Skeletal landmark data:

>>>>

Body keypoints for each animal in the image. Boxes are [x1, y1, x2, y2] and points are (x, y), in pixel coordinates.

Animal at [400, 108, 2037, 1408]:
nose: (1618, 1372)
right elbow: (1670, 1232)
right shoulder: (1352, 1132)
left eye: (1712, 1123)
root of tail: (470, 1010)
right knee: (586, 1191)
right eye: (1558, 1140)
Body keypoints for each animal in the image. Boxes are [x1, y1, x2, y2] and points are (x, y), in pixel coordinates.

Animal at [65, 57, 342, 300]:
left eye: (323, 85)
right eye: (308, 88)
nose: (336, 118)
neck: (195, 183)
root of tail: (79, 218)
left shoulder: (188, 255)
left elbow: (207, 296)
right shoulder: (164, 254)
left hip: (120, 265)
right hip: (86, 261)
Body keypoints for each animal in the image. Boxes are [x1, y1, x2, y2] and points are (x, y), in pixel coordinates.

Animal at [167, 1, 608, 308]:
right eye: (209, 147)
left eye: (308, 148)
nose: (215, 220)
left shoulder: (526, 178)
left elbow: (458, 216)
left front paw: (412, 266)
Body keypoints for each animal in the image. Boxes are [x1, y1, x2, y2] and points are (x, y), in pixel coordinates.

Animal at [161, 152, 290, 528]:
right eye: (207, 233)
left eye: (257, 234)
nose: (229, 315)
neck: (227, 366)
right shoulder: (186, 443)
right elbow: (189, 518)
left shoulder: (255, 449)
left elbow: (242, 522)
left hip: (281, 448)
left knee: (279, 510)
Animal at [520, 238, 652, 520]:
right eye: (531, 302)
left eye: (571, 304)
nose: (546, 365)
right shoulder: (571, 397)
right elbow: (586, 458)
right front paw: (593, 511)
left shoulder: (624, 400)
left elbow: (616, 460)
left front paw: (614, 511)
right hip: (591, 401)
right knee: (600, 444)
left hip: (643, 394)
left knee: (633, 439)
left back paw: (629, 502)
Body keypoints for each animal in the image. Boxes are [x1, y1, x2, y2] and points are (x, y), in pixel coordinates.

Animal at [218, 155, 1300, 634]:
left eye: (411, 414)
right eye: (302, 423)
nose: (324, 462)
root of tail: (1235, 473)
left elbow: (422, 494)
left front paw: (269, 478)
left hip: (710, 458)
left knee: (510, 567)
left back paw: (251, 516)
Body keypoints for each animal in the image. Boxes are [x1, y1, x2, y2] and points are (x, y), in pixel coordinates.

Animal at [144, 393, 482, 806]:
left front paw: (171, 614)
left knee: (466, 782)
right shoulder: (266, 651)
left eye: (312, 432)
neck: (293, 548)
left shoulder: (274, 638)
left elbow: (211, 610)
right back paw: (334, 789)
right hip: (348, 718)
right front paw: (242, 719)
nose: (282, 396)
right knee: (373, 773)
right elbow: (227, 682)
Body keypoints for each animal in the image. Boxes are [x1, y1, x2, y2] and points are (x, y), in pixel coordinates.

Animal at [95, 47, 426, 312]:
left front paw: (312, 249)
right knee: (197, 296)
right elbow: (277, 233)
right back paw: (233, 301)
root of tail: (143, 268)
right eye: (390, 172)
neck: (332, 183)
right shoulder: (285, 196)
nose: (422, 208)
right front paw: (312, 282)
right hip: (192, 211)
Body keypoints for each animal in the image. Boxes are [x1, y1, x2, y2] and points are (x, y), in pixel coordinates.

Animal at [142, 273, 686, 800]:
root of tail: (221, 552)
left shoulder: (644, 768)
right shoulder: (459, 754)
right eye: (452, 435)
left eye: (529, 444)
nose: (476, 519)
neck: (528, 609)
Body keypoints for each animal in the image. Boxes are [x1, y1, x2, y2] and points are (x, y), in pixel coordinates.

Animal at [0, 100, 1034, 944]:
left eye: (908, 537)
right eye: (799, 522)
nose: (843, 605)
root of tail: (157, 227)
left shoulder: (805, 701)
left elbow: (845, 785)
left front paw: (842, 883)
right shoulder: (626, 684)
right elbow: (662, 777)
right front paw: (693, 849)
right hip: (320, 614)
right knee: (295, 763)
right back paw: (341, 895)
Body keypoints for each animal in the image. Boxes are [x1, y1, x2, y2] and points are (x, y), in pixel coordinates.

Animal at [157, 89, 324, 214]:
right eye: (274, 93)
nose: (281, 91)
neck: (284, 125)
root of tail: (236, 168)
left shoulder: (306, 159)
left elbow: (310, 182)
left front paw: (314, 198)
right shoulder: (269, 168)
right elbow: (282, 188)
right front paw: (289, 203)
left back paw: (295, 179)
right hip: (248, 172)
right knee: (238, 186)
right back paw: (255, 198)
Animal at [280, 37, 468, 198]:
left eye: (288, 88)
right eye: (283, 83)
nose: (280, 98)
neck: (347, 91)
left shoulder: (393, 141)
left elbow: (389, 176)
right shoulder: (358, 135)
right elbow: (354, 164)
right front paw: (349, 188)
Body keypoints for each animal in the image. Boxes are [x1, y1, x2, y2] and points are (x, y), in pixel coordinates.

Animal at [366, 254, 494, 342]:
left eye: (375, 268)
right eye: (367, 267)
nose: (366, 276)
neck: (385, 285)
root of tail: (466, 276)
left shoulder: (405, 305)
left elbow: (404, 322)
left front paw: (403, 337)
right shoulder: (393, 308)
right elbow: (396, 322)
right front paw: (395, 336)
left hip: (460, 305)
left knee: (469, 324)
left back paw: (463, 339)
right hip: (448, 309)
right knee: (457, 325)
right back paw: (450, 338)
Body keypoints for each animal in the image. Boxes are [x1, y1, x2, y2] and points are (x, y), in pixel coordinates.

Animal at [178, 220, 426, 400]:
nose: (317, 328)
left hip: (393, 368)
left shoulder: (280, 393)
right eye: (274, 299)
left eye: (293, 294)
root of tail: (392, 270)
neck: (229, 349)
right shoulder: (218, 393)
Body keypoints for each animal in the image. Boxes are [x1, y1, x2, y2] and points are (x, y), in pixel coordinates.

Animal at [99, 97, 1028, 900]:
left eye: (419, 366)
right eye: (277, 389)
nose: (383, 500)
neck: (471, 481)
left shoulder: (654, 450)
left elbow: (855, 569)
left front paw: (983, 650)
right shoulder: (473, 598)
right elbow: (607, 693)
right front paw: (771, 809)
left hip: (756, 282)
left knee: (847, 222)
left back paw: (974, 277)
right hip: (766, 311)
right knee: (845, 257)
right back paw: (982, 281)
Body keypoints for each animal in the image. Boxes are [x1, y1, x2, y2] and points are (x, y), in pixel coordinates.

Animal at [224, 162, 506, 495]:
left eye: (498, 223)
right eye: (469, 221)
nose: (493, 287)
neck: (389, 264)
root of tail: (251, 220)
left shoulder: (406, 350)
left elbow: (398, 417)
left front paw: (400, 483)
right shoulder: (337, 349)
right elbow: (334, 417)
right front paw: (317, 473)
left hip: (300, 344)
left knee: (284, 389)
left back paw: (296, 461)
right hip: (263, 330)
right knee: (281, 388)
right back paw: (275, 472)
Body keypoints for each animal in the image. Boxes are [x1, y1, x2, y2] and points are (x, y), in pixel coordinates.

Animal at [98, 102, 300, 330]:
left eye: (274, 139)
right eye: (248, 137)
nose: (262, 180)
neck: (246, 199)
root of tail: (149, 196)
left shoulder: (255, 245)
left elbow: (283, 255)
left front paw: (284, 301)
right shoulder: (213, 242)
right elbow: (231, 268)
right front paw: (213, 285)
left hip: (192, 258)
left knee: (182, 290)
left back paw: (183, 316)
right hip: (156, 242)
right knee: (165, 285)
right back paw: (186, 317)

<<<<

Find the lines above that contain the string "tail" and answer with how many there are, nothing else.

• [SOLVED EXERCISE] 11